From 2005 to 2009, he worked in the office of the left-wing Labour MP John McDonnell as a parliamentary researcher and trade-union lobbyist, principally for the RMT (the national union of rail, maritime and transport workers), the Fire Brigades Union (FBU), the National Union of Journalists (NUJ) and the POA (the union for prison, correctional and secure psychiatric workers). In 2007, he was involved in McDonnell’s unsuccessful bid for the party leadership.
His first book, Chavs (2011), was long-listed for the Guardian First Book Award and was chosen by the New York Times as one of its top 10 non-fiction books of 2011.
Since 2012, he has written a weekly column for the Independent.
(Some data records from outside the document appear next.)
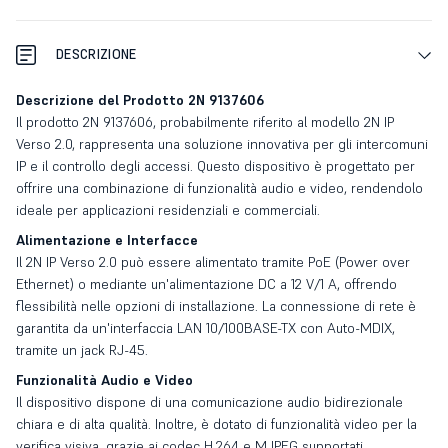
DESCRIZIONE
Descrizione del Prodotto 2N 9137606
Il prodotto 2N 9137606, probabilmente riferito al modello 2N IP
Verso 2.0, rappresenta una soluzione innovativa per gli intercomuni
IP e il controllo degli accessi. Questo dispositivo è progettato per
offrire una combinazione di funzionalità audio e video, rendendolo
ideale per applicazioni residenziali e commerciali.
Alimentazione e Interfacce
Il 2N IP Verso 2.0 può essere alimentato tramite PoE (Power over
Ethernet) o mediante un'alimentazione DC a 12 V/1 A, offrendo
flessibilità nelle opzioni di installazione. La connessione di rete è
garantita da un'interfaccia LAN 10/100BASE-TX con Auto-MDIX,
tramite un jack RJ-45.
Funzionalità Audio e Video
Il dispositivo dispone di una comunicazione audio bidirezionale
chiara e di alta qualità. Inoltre, è dotato di funzionalità video per la
verifica visiva, grazie ai codec H.264 e MJPEG supportati.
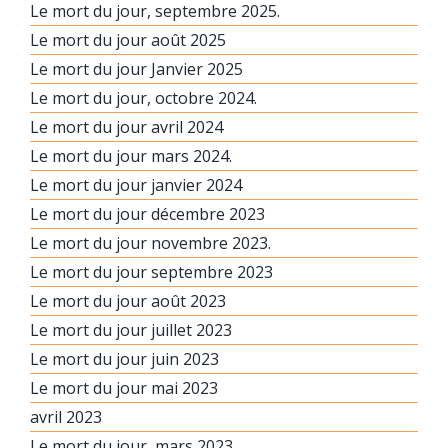
Le mort du jour, septembre 2025.
Le mort du jour août 2025
Le mort du jour Janvier 2025
Le mort du jour, octobre 2024.
Le mort du jour avril 2024
Le mort du jour mars 2024.
Le mort du jour janvier 2024
Le mort du jour décembre 2023
Le mort du jour novembre 2023.
Le mort du jour septembre 2023
Le mort du jour août 2023
Le mort du jour juillet 2023
Le mort du jour juin 2023
Le mort du jour mai 2023
avril 2023
Le mort du jour, mars 2023.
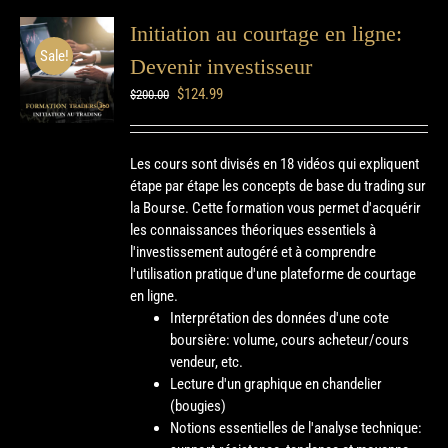
Initiation au courtage en ligne:
Sale!
Devenir investisseur
$
124.99
$
200.00
Les cours sont divisés en 18 vidéos qui expliquent
étape par étape les concepts de base du trading sur
la Bourse. Cette formation vous permet d'acquérir
les connaissances théoriques essentiels à
l'investissement autogéré et à comprendre
l'utilisation pratique d'une plateforme de courtage
en ligne.
Interprétation des données d'une cote
boursière: volume, cours acheteur/cours
vendeur, etc.
Lecture d'un graphique en chandelier
(bougies)
Notions essentielles de l'analyse technique:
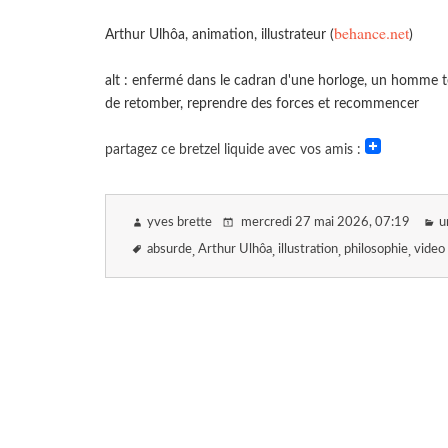
behance.net
Arthur Ulhôa, animation, illustrateur (
)
alt : enfermé dans le cadran d'une horloge, un homme tent
de retomber, reprendre des forces et recommencer
partagez ce bretzel liquide avec vos amis :
yves brette
mercredi 27 mai 2026
, 07:19
u
absurde
Arthur Ulhôa
illustration
philosophie
video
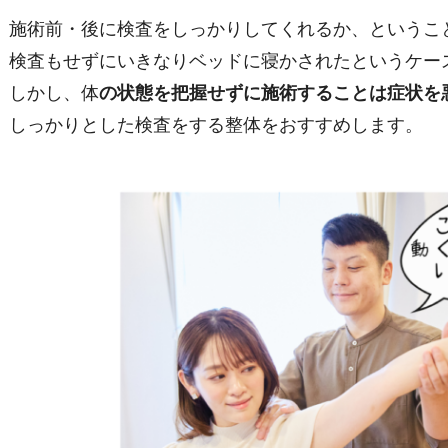
施術前・後に検査をしっかりしてくれるか、というこ
検査もせずにいきなりベッドに寝かされたというケー
しかし、体
の状態を把握せずに施術することは症状を
しっかりとした検査をする整体をおすすめします。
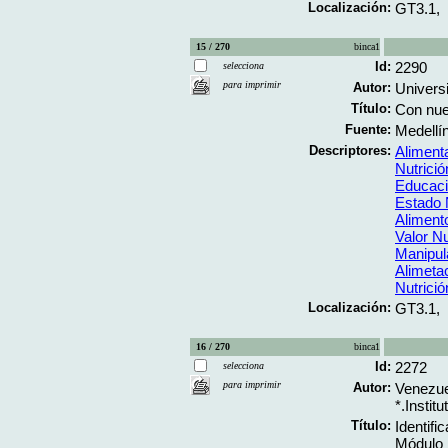
Localización:
GT3.1,
15 / 270
binca1
Id:
2290
selecciona
para imprimir
Autor:
Universi
Título:
Con nue
Fuente:
Medellín
Descriptores:
Aliment
Nutrició
Educaci
Estado N
Aliment
Valor Nu
Manipul
Alimeta
Nutrición
Localización:
GT3.1,
16 / 270
binca1
Id:
2272
selecciona
para imprimir
Autor:
Venezuel
*.Instit
Título:
Identifi
Módulo I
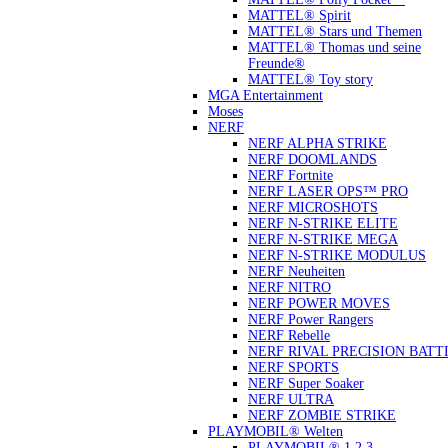
MATTEL® Spirit
MATTEL® Stars und Themen
MATTEL® Thomas und seine
Freunde®
MATTEL® Toy story
MGA Entertainment
Moses
NERF
NERF ALPHA STRIKE
NERF DOOMLANDS
NERF Fortnite
NERF LASER OPS™ PRO
NERF MICROSHOTS
NERF N-STRIKE ELITE
NERF N-STRIKE MEGA
NERF N-STRIKE MODULUS
NERF Neuheiten
NERF NITRO
NERF POWER MOVES
NERF Power Rangers
NERF Rebelle
NERF RIVAL PRECISION BATT
NERF SPORTS
NERF Super Soaker
NERF ULTRA
NERF ZOMBIE STRIKE
PLAYMOBIL® Welten
PLAYMOBIL® 1.2.3.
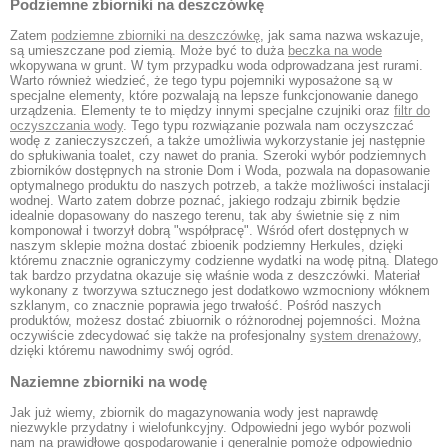
Podziemne zbiorniki na deszczówkę
Zatem
podziemne zbiorniki na deszczówkę
, jak sama nazwa wskazuje,
są umieszczane pod ziemią. Może być to duża
beczka na wode
wkopywana w grunt. W tym przypadku woda odprowadzana jest rurami.
Warto również wiedzieć, że tego typu pojemniki wyposażone są w
specjalne elementy, które pozwalają na lepsze funkcjonowanie danego
urządzenia. Elementy te to między innymi specjalne czujniki oraz
filtr do
oczyszczania wody
. Tego typu rozwiązanie pozwala nam oczyszczać
wodę z zanieczyszczeń, a także umożliwia wykorzystanie jej następnie
do spłukiwania toalet, czy nawet do prania. Szeroki wybór podziemnych
zbiorników dostępnych na stronie Dom i Woda, pozwala na dopasowanie
optymalnego produktu do naszych potrzeb, a także możliwości instalacji
wodnej. Warto zatem dobrze poznać, jakiego rodzaju zbirnik będzie
idealnie dopasowany do naszego terenu, tak aby świetnie się z nim
komponował i tworzył dobrą "współpracę". Wśród ofert dostępnych w
naszym sklepie można dostać zbioenik podziemny Herkules, dzięki
któremu znacznie ograniczymy codzienne wydatki na wodę pitną. Dlatego
tak bardzo przydatna okazuje się właśnie woda z deszczówki. Materiał
wykonany z tworzywa sztucznego jest dodatkowo wzmocniony włóknem
szklanym, co znacznie poprawia jego trwałość. Pośród naszych
produktów, możesz dostać zbiuornik o różnorodnej pojemności. Można
oczywiście zdecydować się także na profesjonalny
system drenażowy
,
dzięki któremu nawodnimy swój ogród.
Naziemne zbiorniki na wodę
Jak już wiemy, zbiornik do magazynowania wody jest naprawdę
niezwykle przydatny i wielofunkcyjny. Odpowiedni jego wybór pozwoli
nam na prawidłowe gospodarowanie i generalnie pomoże odpowiednio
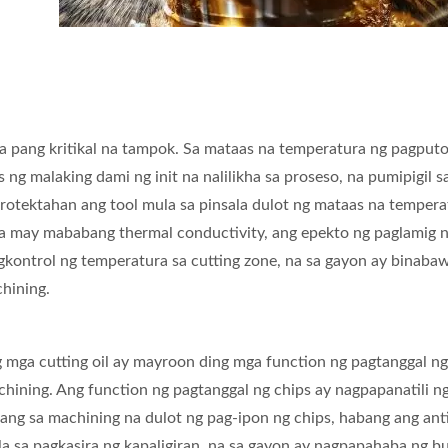
sa pang kritikal na tampok. Sa mataas na temperatura ng pagputo
ng malaking dami ng init na nalilikha sa proseso, na pumipigil s
protektahan ang tool mula sa pinsala dulot ng mataas na tempera
na may mababang thermal conductivity, ang epekto ng paglamig n
agkontrol ng temperatura sa cutting zone, na sa gayon ay binaba
hining.
 mga cutting oil ay mayroon ding mga function ng pagtanggal ng
hining. Ang function ng pagtanggal ng chips ay nagpapanatili n
lang sa machining na dulot ng pag-ipon ng chips, habang ang ant
a sa pagkasira ng kapaligiran, na sa gayon ay nagpapahaba ng b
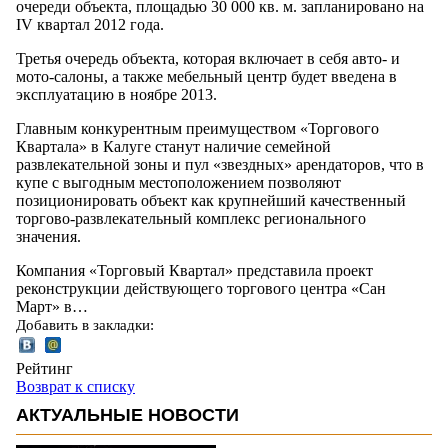
очереди объекта, площадью 30 000 кв. м. запланировано на
IV квартал 2012 года.
Третья очередь объекта, которая включает в себя авто- и
мото-салоны, а также мебельный центр будет введена в
эксплуатацию в ноябре 2013.
Главным конкурентным преимуществом «Торгового
Квартала» в Калуге станут наличие семейной
развлекательной зоны и пул «звездных» арендаторов, что в
купе с выгодным местоположением позволяют
позиционировать объект как крупнейший качественный
торгово-развлекательный комплекс регионального
значения.
Компания «Торговый Квартал» представила проект
реконструкции действующего торгового центра «Сан
Март» в…
Добавить в закладки:
Рейтинг
Возврат к списку
АКТУАЛЬНЫЕ НОВОСТИ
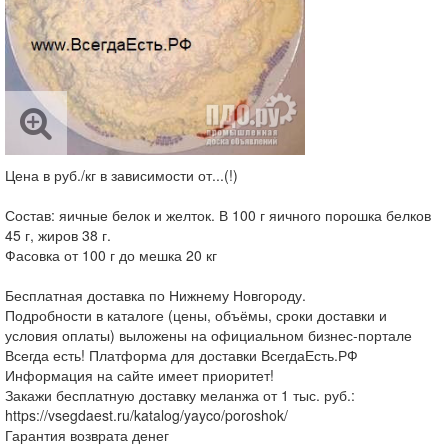
Цена в руб./кг в зависимости от...(!)
Состав: яичные белок и желток. В 100 г яичного порошка белков
45 г, жиров 38 г.
Фасовка от 100 г до мешка 20 кг
Бесплатная доставка по Нижнему Новгороду.
Подробности в каталоге (цены, объёмы, сроки доставки и
условия оплаты) выложены на официальном бизнес-портале
Всегда есть! Платформа для доставки ВсегдаЕсть.РФ
Информация на сайте имеет приоритет!
Закажи бесплатную доставку меланжа от 1 тыс. руб.:
https://vsegdaest.ru/katalog/yayco/poroshok/
Гарантия возврата денег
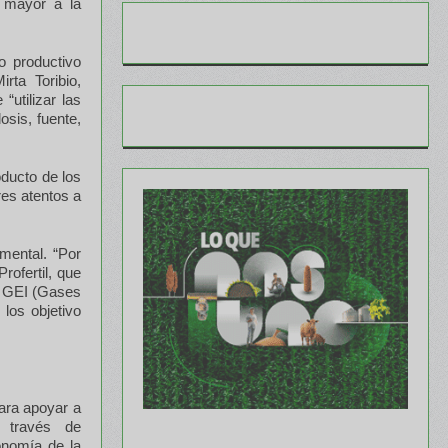
e mayor a la
o productivo
rta Toribio,
“utilizar las
sis, fuente,
oducto de los
res atentos a
amental. “Por
rofertil, que
de GEI (Gases
los objetivo
para apoyar a
 través de
onomía de la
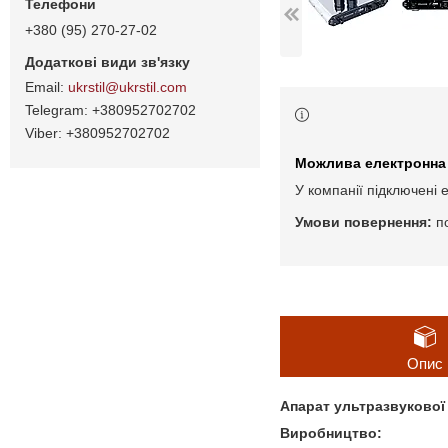
+380 (95) 270-27-02
ukrstil@ukrstil.com
+380952702702
+380952702702
У компанії підключені 
п
Опис
Апарат ультразвукової 
Виробництво:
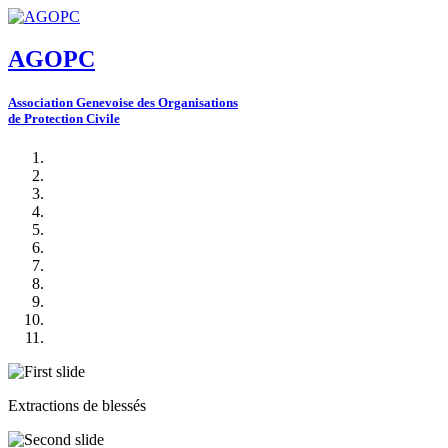
AGOPC
A
ssociation
G
enevoise des
O
rganisations
de
P
rotection
C
ivile
Extractions de blessés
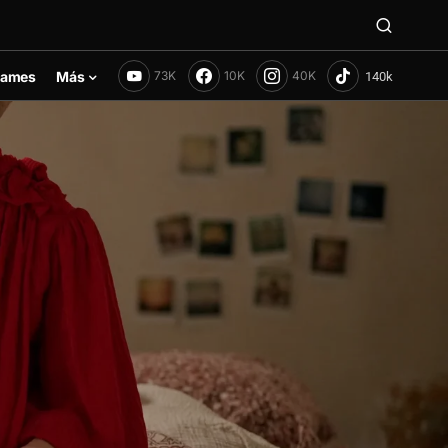
ames
Más
73K
10K
40K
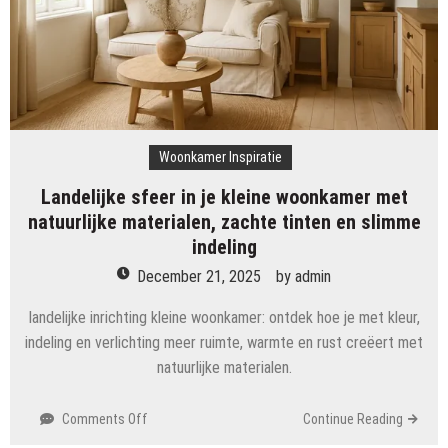
je
kleine
woonkamer
Woonkamer Inspiratie
Landelijke sfeer in je kleine woonkamer met
natuurlijke materialen, zachte tinten en slimme
indeling
December 21, 2025
by
admin
landelijke inrichting kleine woonkamer: ontdek hoe je met kleur,
indeling en verlichting meer ruimte, warmte en rust creëert met
natuurlijke materialen.
on
Comments Off
Continue Reading
Landelijke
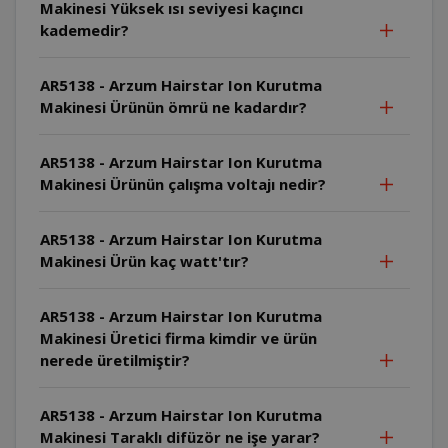
Makinesi Yüksek ısı seviyesi kaçıncı
kademedir?
AR5138 - Arzum Hairstar Ion Kurutma
Makinesi Ürünün ömrü ne kadardır?
AR5138 - Arzum Hairstar Ion Kurutma
Makinesi Ürünün çalışma voltajı nedir?
AR5138 - Arzum Hairstar Ion Kurutma
Makinesi Ürün kaç watt'tır?
AR5138 - Arzum Hairstar Ion Kurutma
Makinesi Üretici firma kimdir ve ürün
nerede üretilmiştir?
AR5138 - Arzum Hairstar Ion Kurutma
Makinesi Taraklı difüzör ne işe yarar?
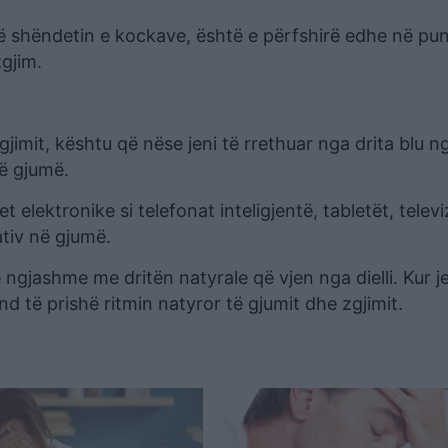
në shëndetin e kockave, është e përfshirë edhe në pu
zgjim.
jimit, kështu që nëse jeni të rrethuar nga drita blu n
në gjumë.
t elektronike si telefonat inteligjentë, tabletët, telev
tiv në gjumë.
e ngjashme me dritën natyrale që vjen nga dielli. Kur j
d të prishë ritmin natyror të gjumit dhe zgjimit.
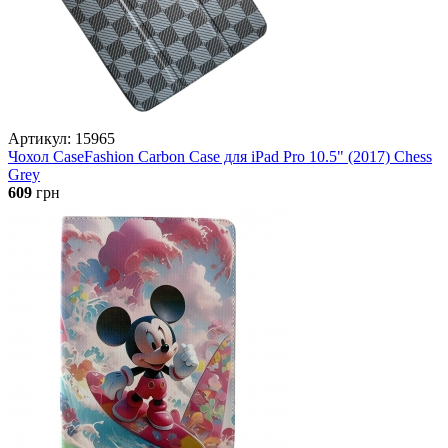
Артикул: 15965
Чохол CaseFashion Carbon Case для iPad Pro 10.5" (2017) Chess
Grey
609
грн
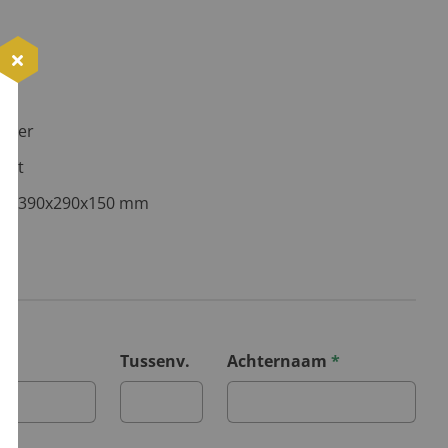
ucher
 Lot
doos 390x290x150 mm
*
Tussenv.
Achternaam
*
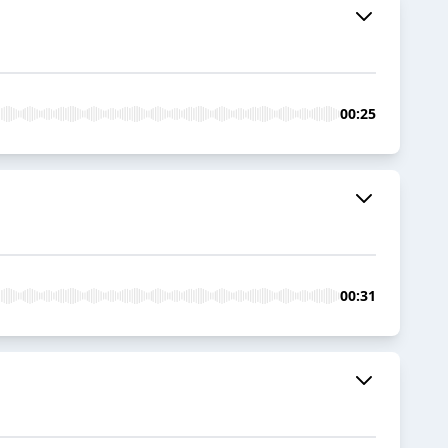
00:25
00:31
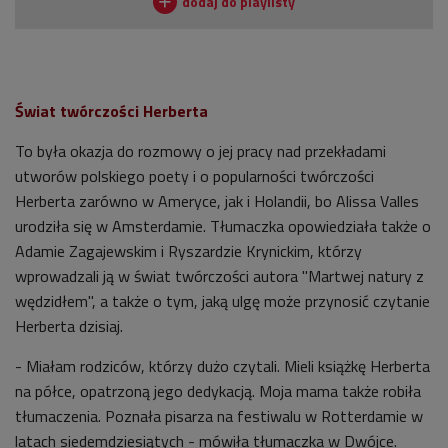
Świat twórczości Herberta
To była okazja do rozmowy o jej pracy nad przekładami
utworów polskiego poety i o popularności twórczości
Herberta zarówno w Ameryce, jak i Holandii, bo Alissa Valles
urodziła się w Amsterdamie. Tłumaczka opowiedziała także o
Adamie Zagajewskim i Ryszardzie Krynickim, którzy
wprowadzali ją w świat twórczości autora "Martwej natury z
wędzidłem", a także o tym, jaką ulgę może przynosić czytanie
Herberta dzisiaj.
- Miałam rodziców, którzy dużo czytali. Mieli książkę Herberta
na półce, opatrzoną jego dedykacją. Moja mama także robiła
tłumaczenia. Poznała pisarza na festiwalu w Rotterdamie w
latach siedemdziesiątych - mówiła tłumaczka w Dwójce.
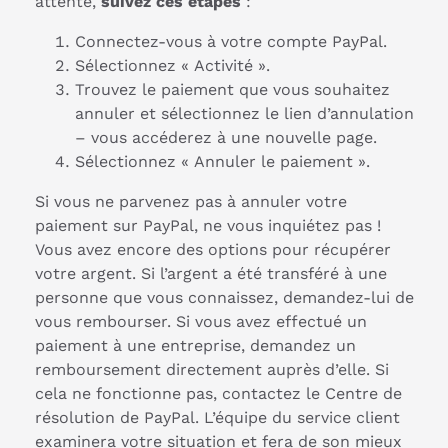
attente,
suivez ces étapes
:
Connectez-vous à votre compte PayPal.
Sélectionnez « Activité ».
Trouvez le paiement que vous souhaitez
annuler et sélectionnez le lien d’annulation
– vous accéderez à une nouvelle page.
Sélectionnez « Annuler le paiement ».
Si vous ne parvenez pas à annuler votre
paiement sur PayPal, ne vous inquiétez pas !
Vous avez encore des options pour récupérer
votre argent. Si l’argent a été transféré à une
personne que vous connaissez, demandez-lui de
vous rembourser. Si vous avez effectué un
paiement à une entreprise, demandez un
remboursement directement auprès d’elle. Si
cela ne fonctionne pas, contactez le Centre de
résolution de PayPal. L’équipe du service client
examinera votre situation et fera de son mieux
His journalism has also appeared in the Guardian, New Statesman, the Sunday Mirror, the Morning Star, New Humanist and Le Monde Diplomatique.
He has appeared many times on television as a political commentator, including ITV’s Daybreak and the BBC’s Question Time and This Week, as well as on BBC Radio 4’s Any Questions.
Since 2012, he has been policy and media adviser to the new think-tank Class (the Centre for Labour and Social Studies).
In 2013, he was named ‘young writer of the year’ at the Political Book Awards.